National security decisions: place from which an appeal may be brought or continued, certification of removal etc.U.K.
This section has no associated Explanatory Memorandum
15.—(1) This regulation applies where the Secretary of State certifies, under paragraph 1 or 2 of Schedule 1, that an appealable decision in relation to a person (“P”) was taken in the interests of national security. Such a decision is referred to in this regulation as a “national security decision”.
(2) . . . . . . . . . . . . . . . . . . . . . . . . . . . . . . . .
(3) P, while in the United Kingdom, may not bring or continue an appeal under these Regulations against the national security decision unless P has made a human rights claim while in the United Kingdom.
(4) Paragraph (3) does not allow P while in the United Kingdom to bring or continue an appeal under these Regulations if the Secretary of State certifies that removal of P—
(a)to the country or territory to which P is proposed to be removed, and
(b)despite the appeals process in relation to the national security decision not having been begun or not having been exhausted,
would not be unlawful under section 6 of the Human Rights Act 1998.
(5) The grounds upon which a certificate may be given under paragraph (4) include (in particular)—
(a)that P would not, before the appeals process in relation to the national security decision is exhausted, face a real risk of serious irreversible harm if removed to the country or territory to which P is proposed to be removed;
(b)that the whole or part of any human rights claim made by P is clearly unfounded.
(6) If a certificate in respect of P is given under paragraph (4), P may not be removed from, or required to leave, the United Kingdom in accordance with a provision of the Immigration Acts before the end of the relevant period except—
(a)in a duly substantiated case of urgency,
(b)where P is detained pursuant to the sentence or order of any court, or
(c)where P has entered the United Kingdom and are removable as an illegal entrant under Schedule 2 to the 1971 Act.
But those exceptions do not apply at any time when the removal of P is prohibited by a direction given under paragraph (10) by the Special Immigration Appeals Commission (“the Commission”).
(7) P may make an application to the Commission to set aside the certificate.
(8) If P makes an application under paragraph (7) then the Commission, in determining whether the certificate should be set aside, must apply the principles that would be applied in judicial review proceedings.
(9) The Commission's determination of a review under paragraph (7) is final.
(10) Where P has made and not withdrawn an application under paragraph (7), the Commission may direct that P is not to be removed from the United Kingdom at a time when the review has not been finally determined by the Commission.
(11) Sections 5 and 6 of the 1997 Act apply in relation to reviews under paragraph (7) (and to applicants for such reviews) as they apply in relation to appeals under section 2 or 2B of that Act (and to persons bringing such appeals).

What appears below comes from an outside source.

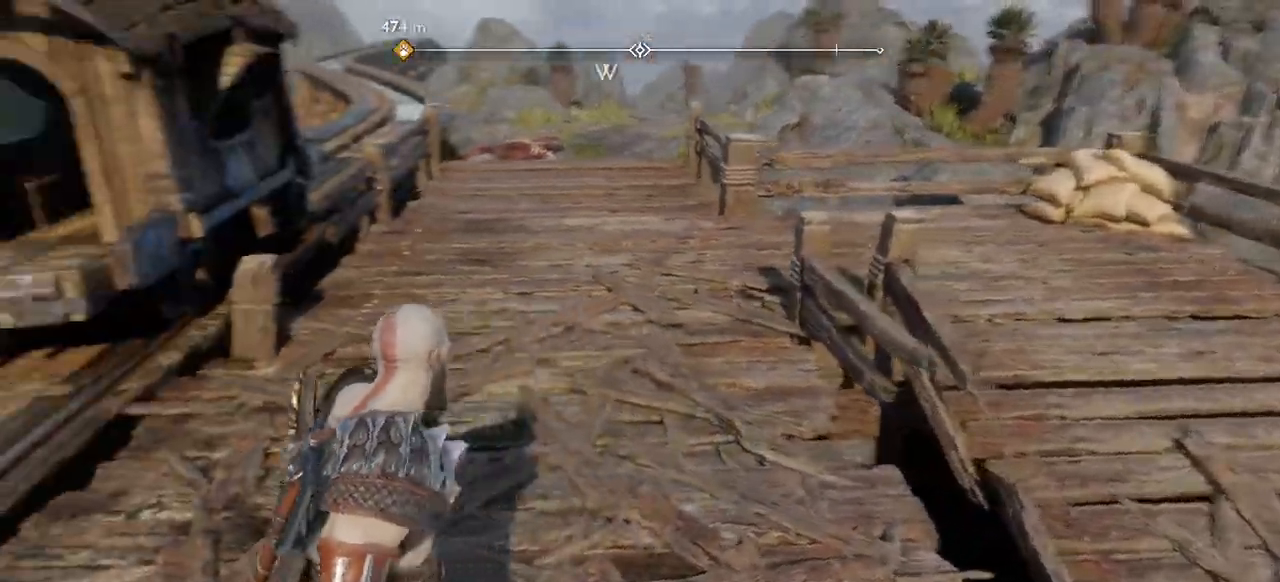
Gameplay with a controller (PlayStation layout); each line is a JSON object with the inputs held at the frame after it. "events" lists button and stick changes between this image and that frame as [ms after this image, input, new state], when the widget could be followed in between. Not read: HOME L3 R3 SELECT.
{"buttons": [], "left_stick": "center", "right_stick": "center", "events": [[317, "left_stick", "up-left"], [433, "left_stick", "center"]]}
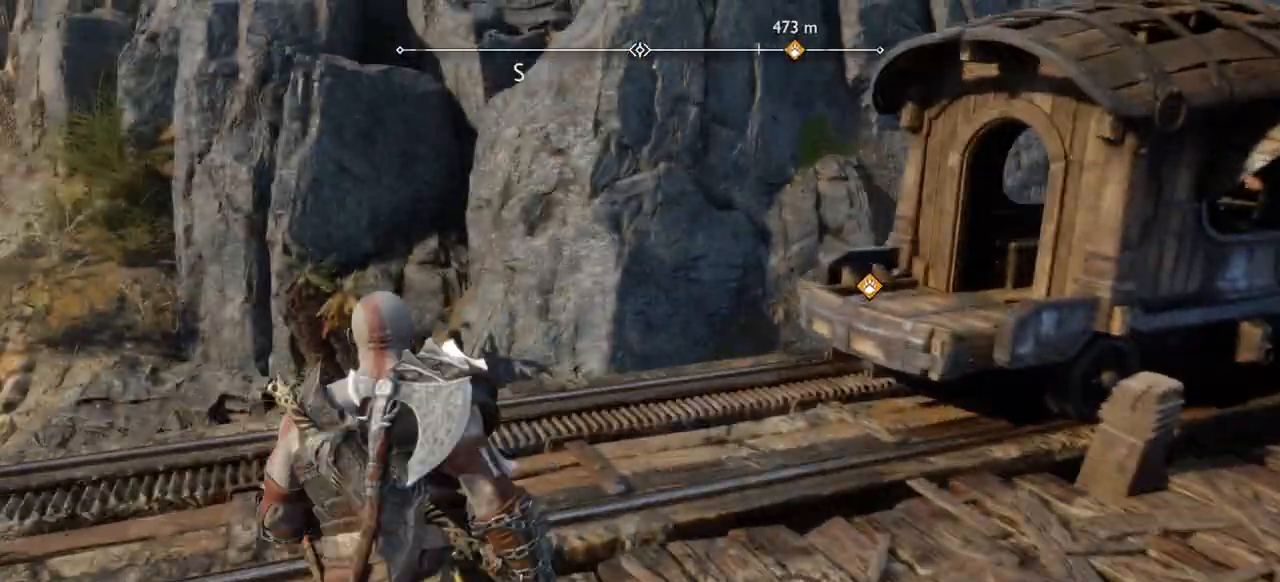
{"buttons": [], "left_stick": "up-right", "right_stick": "center", "events": [[384, "left_stick", "up-right"]]}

(12) Any exercise of the power to make rules under section 5 of that Act in relation to reviews under paragraph (7) is to be made with a view to securing that proceedings on such reviews are handled expeditiously.
(13) For the purposes of this regulation—
“human rights claim” has the meaning given in section 113(1) of the 2002 Act;
“relevant period” means the period of one month beginning with the day on which P is notified of the decision to remove them.